Microsoft Issues Critical Patches for Office, Security Products

News
Feb 13, 20072 mins
CSO and CISOData and Information Security

Microsoft released its February set of security updates Tuesday, including critical fixes for bugs in Office and the scanning engine used by the company’s security products.

The security software flaw is of particular concern because it could, in theory, be very easily exploited by an attacker to run unauthorized software on a victim’s PC.

The bug has to do with the way that Microsoft’s Malware Protection Engine, used by Windows Live One Care and Windows Defender, processes PDF files. Windows Defender is available for free and ships with Microsoft’s Vista operating system.

“An attacker could exploit the vulnerability by constructing a specially crafted PDF File that could potentially allow remote code execution when the target computer system receives, and the Microsoft Malware Protection Engine scans, the PDF file,” Microsoft said in its bulletin on the patch.

This engine is also used by Microsoft’s Antigen and Windows Forefront Security products, meaning that Exchange servers running these products could also be compromised.

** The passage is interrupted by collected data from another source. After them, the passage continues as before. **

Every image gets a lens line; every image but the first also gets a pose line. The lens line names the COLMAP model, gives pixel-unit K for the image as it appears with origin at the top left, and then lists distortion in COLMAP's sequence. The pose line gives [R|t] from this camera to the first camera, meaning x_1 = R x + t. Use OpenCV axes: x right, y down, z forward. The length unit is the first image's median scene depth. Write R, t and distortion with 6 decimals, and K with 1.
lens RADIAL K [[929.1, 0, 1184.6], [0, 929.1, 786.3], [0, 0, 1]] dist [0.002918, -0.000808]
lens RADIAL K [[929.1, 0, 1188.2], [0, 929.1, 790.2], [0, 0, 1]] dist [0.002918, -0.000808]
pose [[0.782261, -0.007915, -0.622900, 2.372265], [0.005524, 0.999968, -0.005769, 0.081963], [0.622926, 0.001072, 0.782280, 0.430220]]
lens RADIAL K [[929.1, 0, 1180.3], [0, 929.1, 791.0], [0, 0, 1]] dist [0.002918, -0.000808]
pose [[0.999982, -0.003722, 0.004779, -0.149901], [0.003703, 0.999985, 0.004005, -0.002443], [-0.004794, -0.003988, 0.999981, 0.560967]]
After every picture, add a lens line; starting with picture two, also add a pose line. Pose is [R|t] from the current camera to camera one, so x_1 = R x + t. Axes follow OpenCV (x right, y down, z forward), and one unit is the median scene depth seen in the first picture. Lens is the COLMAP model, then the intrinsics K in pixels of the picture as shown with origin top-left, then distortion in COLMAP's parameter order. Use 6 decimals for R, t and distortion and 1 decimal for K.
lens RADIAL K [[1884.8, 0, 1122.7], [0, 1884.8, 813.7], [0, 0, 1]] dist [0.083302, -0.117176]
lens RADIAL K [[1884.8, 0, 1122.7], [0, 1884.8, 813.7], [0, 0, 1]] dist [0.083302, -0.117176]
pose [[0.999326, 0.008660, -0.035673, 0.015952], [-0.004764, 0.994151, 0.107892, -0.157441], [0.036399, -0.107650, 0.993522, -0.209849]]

Although there is not yet any known attack that exploits this flaw, it could become a serious problem for Windows users running Microsoft’s security products, according to Amol Sarwate, vulnerability lab manager at Qualys. “These attacks are very difficult to avoid,” he said. “These products run automatically in the background.”

Symantec rated this scanning engine flaw the most critical of the vulnerabilities patched on Tuesday.

In total, six of Microsoft’s 12 updates are rated as “critical.” The other six have the less-serious rating of “important.”

Among the patches is a widely anticipated update for Microsoft Word, which fixes six bugs in Microsoft’s word-processing software. Hackers had been exploiting a number of these bugs in very targeted attacks over the past few months.

Other critical patches fix bugs in the ActiveX HTML Help control and Microsoft Data Access Components, both used by Windows, as well as flaws in Office and Internet Explorer.